Aujourd'hui, Nicolas Sarkozy peut-il échapper à la rigueur ?
Comme il ne veut pas modifier sa politique économique en demandant plus d'efforts à ceux qui ne souffrent pas de la crise et parfois l'ont provoquée, il est condamné à la fuite en avant. Le réveil risque d'être brutal.
Auriez-vous accepté de coprésider une commission comme celle sur l'emprunt, à l'instar de Michel Rocard et d'Alain Juppé ?
Non. J'ai vu le président de la République deux fois, à sa demande, dans le cadre de consultations républicaines. Il a évoqué des possibilités de ce genre. Je lui ai dit en souriant que je n'avais pas l'intention d'être un scalp de plus à sa ceinture.
Le PS n'a-t-il pas trop tardé à faire son aggiornamento idéologique sous les septennats Mitterrand ?
Ce qu'on peut nous reprocher, c'est, après les illusions de 1981, d'être ensuite parti trop loin dans l'autre sens. Nous avons défendu le franc fort, accepté la dérégulation pendant le second septennat. D'une certaine façon, mon gouvernement, en 1997, a refermé la "parenthèse" en conciliant croissance et respect des équilibres, réduction massive du chômage et réalisme économique.

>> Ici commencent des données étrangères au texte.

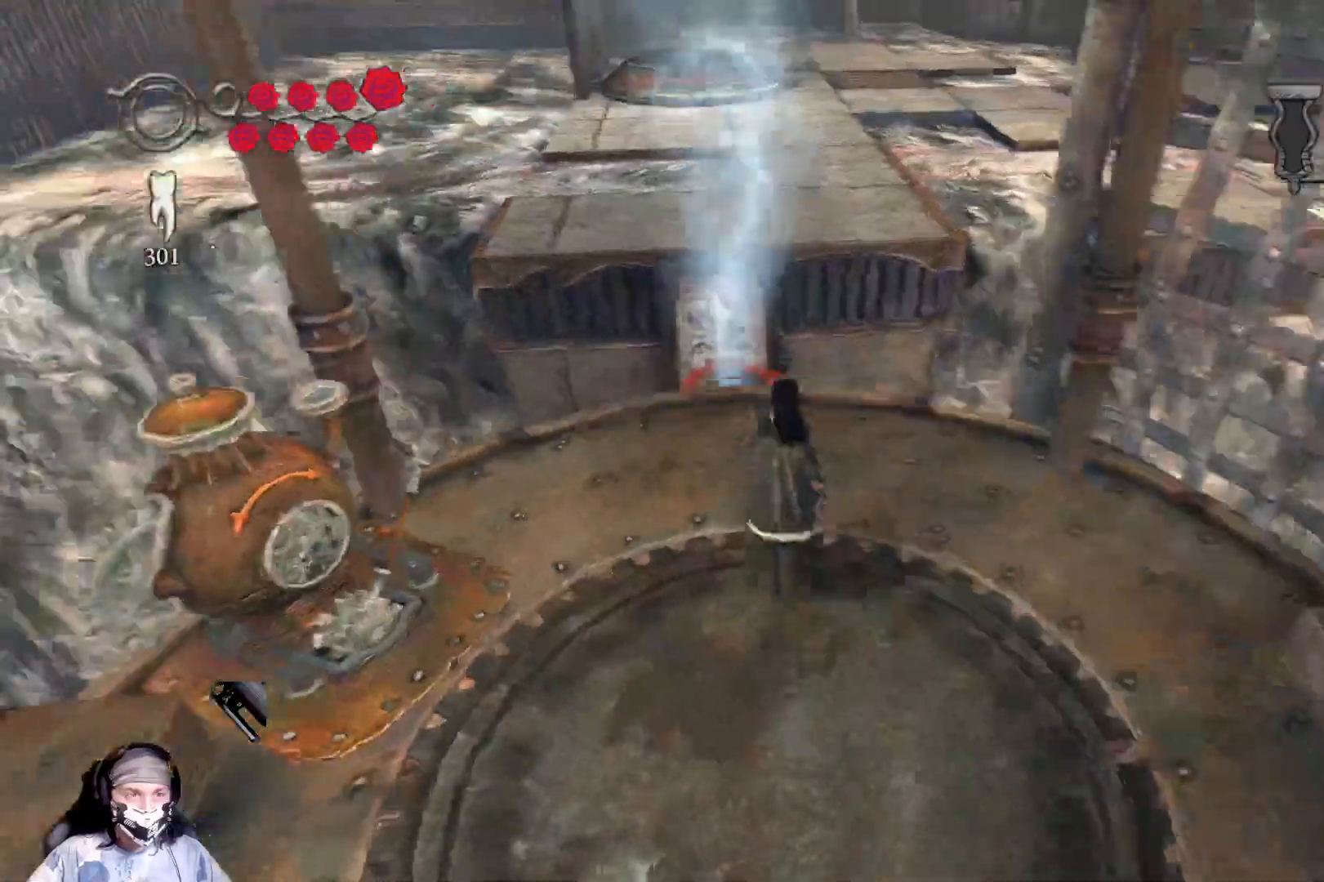
{"buttons": [], "left_stick": "up", "right_stick": "center", "events": [[67, "right_stick", "center"], [200, "A", "down"], [433, "left_stick", "up"], [500, "A", "up"]]}
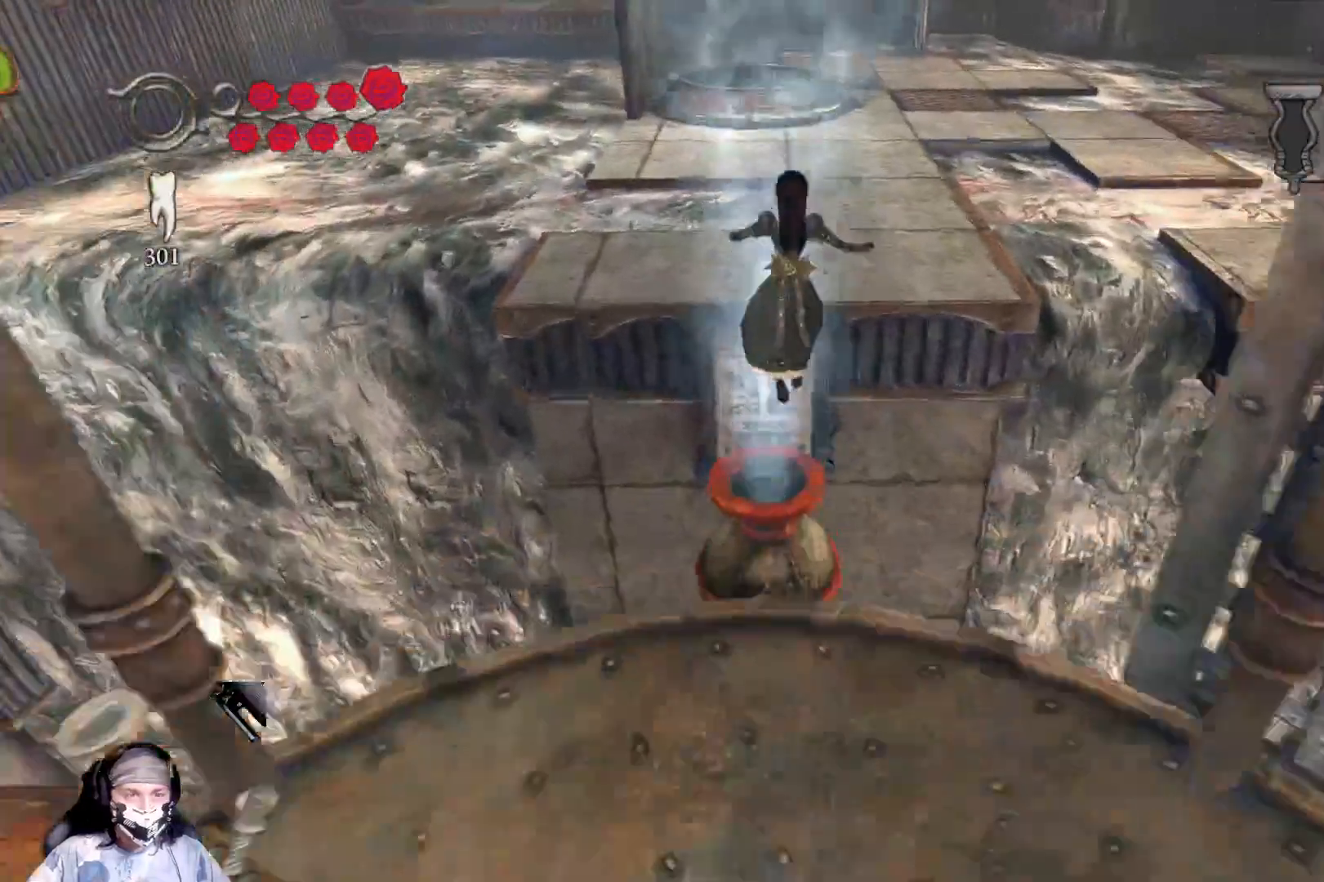
{"buttons": ["A"], "left_stick": "up", "right_stick": "center", "events": [[367, "A", "down"]]}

Mais sans jamais clarifier la doctrine.
Contrairement à M. Sarkozy qui nous noie sous les discours - mais il ne théorise pas, il verbalise -, j'ai peut-être eu un peu trop tendance à penser que les actes parlaient pour nous.
Une partie de la gauche ne s'est pas retrouvée dans votre bilan. Pourquoi ?
Cette partie de la gauche, à savoir l'extrême gauche, ne s'y retrouvera jamais. Elle n'est à l'aise que sous la droite.
Vous regrettez d'avoir attendu mai 2001 pour admettre votre passé trotskiste. Pourquoi avoir tant tardé ?
Sans doute parce que je suis rebelle devant les interrogations et les confessions. Et puis je pensais que tout cela était derrière moi. Si c'est un regret, il est mineur, car cela n'a pesé que sur moi.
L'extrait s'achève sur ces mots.